A well-known factor that contributes to a man having an affair is low self-esteem. Often a man who cheats or has an affair is struggling a lot with this problem. It’s important to understand that a man’s self-esteem can be closely tied to his work or career accomplishments. Therefore, asking him to leave the very job that is often intimately tied to his own identity may seem like a lot to ask at the time.

Many men will be upset that you don’t trust them enough to let them keep their jobs, but that’s only part of the story. Many are ashamed of their behavior and fear further embarrassment by having to alter their lives and career paths due to someone else’s whims and desires. This can be seen as behavior that isn’t very masculine (although it really shouldn’t matter what other people think).

Finally, many men are being honest when they tell you that they are worried about the financial implications of quitting their job. In today’s economy, being unemployed (even if you choose this path yourself) is an extremely scary and risky place to be. It’s not always easy (or even possible) to find a comparable job with a comparable salary. Many men in this situation will tell you that they have already lost so much to the affair that they don’t want to lose an important constant in their lives right now. They don’t want to add financial problems to the considerable problems they already have.

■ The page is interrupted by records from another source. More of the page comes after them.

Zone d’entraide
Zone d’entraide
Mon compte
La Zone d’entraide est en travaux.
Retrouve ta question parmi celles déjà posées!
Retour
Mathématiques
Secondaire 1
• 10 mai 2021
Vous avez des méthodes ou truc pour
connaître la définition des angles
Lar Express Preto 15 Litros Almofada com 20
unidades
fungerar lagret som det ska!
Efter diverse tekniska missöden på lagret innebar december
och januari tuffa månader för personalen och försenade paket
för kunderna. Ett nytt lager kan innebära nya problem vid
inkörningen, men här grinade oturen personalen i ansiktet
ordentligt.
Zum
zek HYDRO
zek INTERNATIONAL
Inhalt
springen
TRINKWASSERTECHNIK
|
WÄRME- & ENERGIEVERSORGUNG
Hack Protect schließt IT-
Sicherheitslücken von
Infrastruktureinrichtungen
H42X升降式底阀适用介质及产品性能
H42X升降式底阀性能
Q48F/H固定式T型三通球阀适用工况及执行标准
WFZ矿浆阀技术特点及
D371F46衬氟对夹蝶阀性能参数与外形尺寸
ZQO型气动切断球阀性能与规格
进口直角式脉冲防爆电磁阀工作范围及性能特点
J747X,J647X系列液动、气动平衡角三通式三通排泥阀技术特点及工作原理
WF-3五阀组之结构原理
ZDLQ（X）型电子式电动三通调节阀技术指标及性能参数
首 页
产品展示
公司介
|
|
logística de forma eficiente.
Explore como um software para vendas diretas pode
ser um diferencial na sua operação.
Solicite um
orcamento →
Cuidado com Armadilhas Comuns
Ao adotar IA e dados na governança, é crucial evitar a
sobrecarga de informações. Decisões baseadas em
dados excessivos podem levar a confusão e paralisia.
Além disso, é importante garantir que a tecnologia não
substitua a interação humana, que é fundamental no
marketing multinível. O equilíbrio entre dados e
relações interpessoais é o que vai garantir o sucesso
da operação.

Find some compromise until your husband can quit or adjust his job: Sometimes when it is clear that you are not ready to leave your job just yet and it is also clear that this is exactly what you need from it, it is advisable to seek compromises so that both people feel that they are at least getting part of their needs met. and they are being heard, at least until a resolution is reached.

Because it’s important for you to know that your husband’s contact with the other woman is completely stopped (or at least drastically reduced), your husband could request a transfer, request a new partner, or adjust his duties. He might encourage you to have lunch with him every day so you don’t have to worry about them being together outside of work hours. She may call you often to make sure you know you’re still on her mind. And the two of you can work together to set a deadline for him to find another job while you both are actively looking for resumes at other companies.

It’s important to feel like you’re working together to find a resolution and that while you may not have the exact resolution you want at the time you want it, you’re at least willing to meet halfway so you both feel validated.

To begin healing from infidelity, both partners must feel that their spouse is willing to work with them to give them what they want and need. The wife needed to know that her husband took her feelings and concerns seriously enough to make some adjustments and take some action, while the husband needed to know that her wife was unwilling to see him lose him. all because he was having an affair.